= Ariel's Song =

Song from The Tempest by William Shakespeare

"Ariel's song" is a verse passage in Scene ii of Act I of William Shakespeare's The Tempest. It consists of two stanzas to be delivered by the spirit Ariel, in the hearing of Ferdinand. In performance it is sometimes sung and sometimes spoken. There is an extant musical setting of the second stanza by Shakespeare's contemporary Robert Johnson, which may have been used in the original production around 1611.

It is the origin of the phrase "full fathom five", after which there are many cultural references, and is an early written record of the phrase sea change.

Through its use of rhyme, rhythm, assonance, and alliteration, the poem sounds like a spell.

== "Full fathom five" ==
"Full fathom five" is the beginning of the second stanza of "Ariel's song", better known than the first stanza, and often presented alone. It implicitly addresses Ferdinand who, with his father, has just gone through a shipwreck in which the father supposedly drowned.

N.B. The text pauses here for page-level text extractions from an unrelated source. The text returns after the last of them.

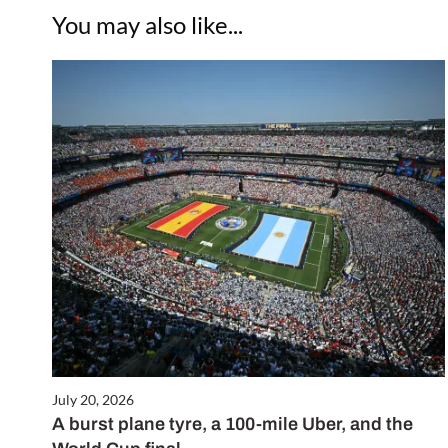
You may also like...
July 20, 2026
A burst plane tyre, a 100-mile Uber, and the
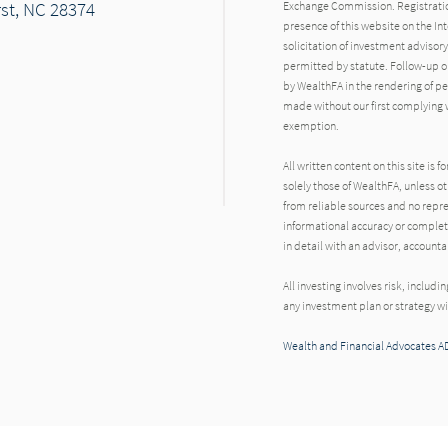
rst, NC 28374
Exchange Commission. Registration d
presence of this website on the Inte
solicitation of investment advisory
permitted by statute. Follow-up or
by WealthFA in the rendering of p
made without our first complying w
exemption.
All written content on this site is
solely those of WealthFA, unless ot
from reliable sources and no repre
informational accuracy or complet
in detail with an advisor, account
All investing involves risk, includi
any investment plan or strategy wil
Wealth and Financial Advocates A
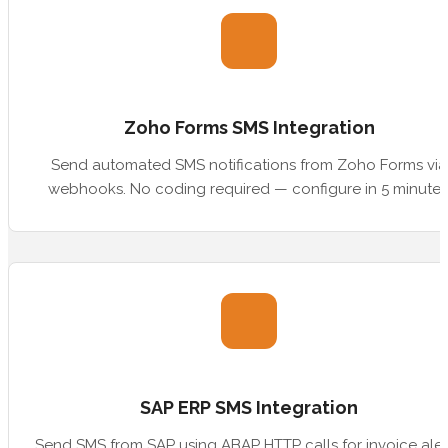
Zoho Forms SMS Integration
Send automated SMS notifications from Zoho Forms via
webhooks. No coding required — configure in 5 minutes
SAP ERP SMS Integration
Send SMS from SAP using ABAP HTTP calls for invoice aler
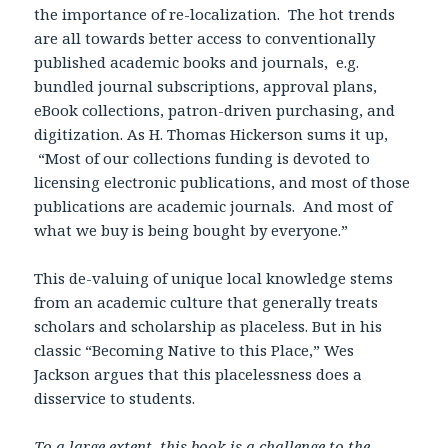
the importance of re-localization. The hot trends
are all towards better access to conventionally
published academic books and journals, e.g.
bundled journal subscriptions, approval plans,
eBook collections, patron-driven purchasing, and
digitization. As H. Thomas Hickerson sums it up,
“Most of our collections funding is devoted to
licensing electronic publications, and most of those
publications are academic journals. And most of
what we buy is being bought by everyone.”
This de-valuing of unique local knowledge stems
from an academic culture that generally treats
scholars and scholarship as placeless. But in his
classic “Becoming Native to this Place,” Wes
Jackson argues that this placelessness does a
disservice to students.
To a large extent, this book is a challenge to the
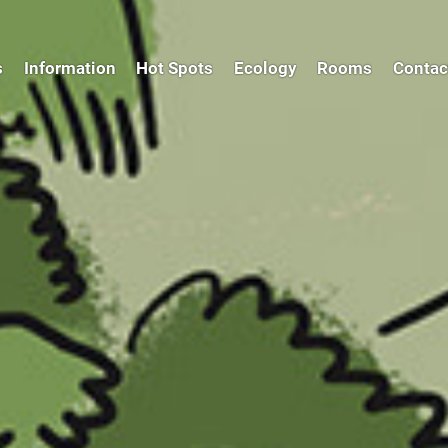
s
Information
Hot Spots
Ecology
Rooms
Contac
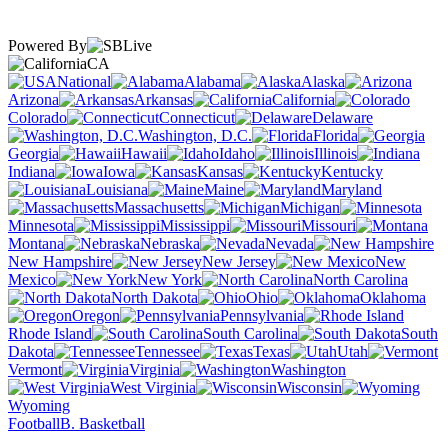
Powered By
CA
National
Alabama
Alaska
Arizona
Arkansas
California
Colorado
Connecticut
Delaware
Washington, D.C.
Florida
Georgia
Hawaii
Idaho
Illinois
Indiana
Iowa
Kansas
Kentucky
Louisiana
Maine
Maryland
Massachusetts
Michigan
Minnesota
Mississippi
Missouri
Montana
Nebraska
Nevada
New Hampshire
New Jersey
New
Mexico
New York
North Carolina
North Dakota
Ohio
Oklahoma
Oregon
Pennsylvania
Rhode Island
South Carolina
South
Dakota
Tennessee
Texas
Utah
Vermont
Virginia
Washington
West Virginia
Wisconsin
Wyoming
Football
B. Basketball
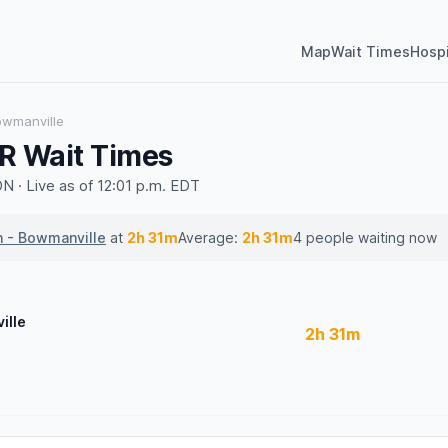
Map
Wait Times
Hospi
owmanville
R Wait Times
 · Live as of 12:01 p.m. EDT
h - Bowmanville
at
2h 31m
Average:
2h 31m
4 people waiting now
ille
2h 31m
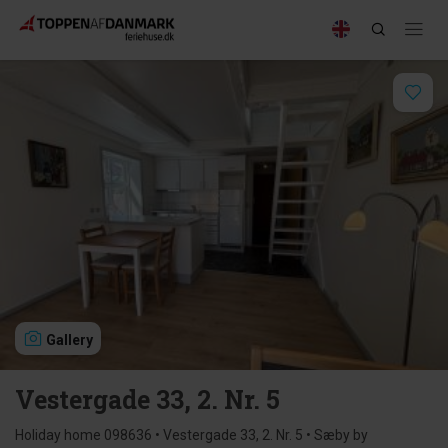
Gallery
Vestergade 33, 2. Nr. 5
Holiday home 098636 • Vestergade 33, 2. Nr. 5 • Sæby by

Full fathom five thy father lies;
Of his bones are coral made;
Those are pearls that were his eyes;
 Nothing of him that doth fade,
But doth suffer a sea change
Into something rich and strange.
Sea-nymphs hourly ring his knell:
Ding-dong.
Hark! now I hear them — Ding-dong, bell.

== Selected cultural references ==
- Parts or all of it have been set to music by Charles Ives (under the title A Sea Dirge), Henry Purcell (The Tempest, alternatively attributed to John Weldon), Igor Stravinsky (Three Songs from William Shakespeare), Arthur Sullivan (The Tempest), Ralph Vaughan Williams (Three Shakespeare Songs), Pete Seeger (Two from Shakespeare), John Zorn, Marianne Faithfull, Laurie Anderson, and Caroline Shaw.
- On the gravestone of Percy Bysshe Shelley in the Protestant Cemetery in Rome the lines "Nothing of him that doth fade, / But doth suffer a sea-change / Into something rich and strange." are engraved. His open boat, on which he sailed the day he drowned, was called Ariel.
- The title of the Alfred Hitchcock film Rich and Strange (1931) is an allusion to Ariel's Song.
- In The Waste Land, TS Eliot references "Those are pearls that were his eyes" on multiple occasions.
- In Cibola Burn, a novel by James S. A. Corey, a character references the line "Of his bones are coral made".
- The Jackson Pollock painting titled Full Fathom Five; critic Ellen Johnson said of this piece "[It] is especially rich ... Several foreign objects are embedded in its oil and aluminium paint; but the thumb tacks, pennies, cigarettes, paint tube tops, matches, etc., are only discovered with very close scrutiny. Lost in the life of the painting, they 'suffer a sea-change into something rich and strange'."
- The Laurie Anderson track titled Blue Lagoon (in United States I-IV, 1984) a full verse from 'Full Fathom Five...' to '...rich and strange'.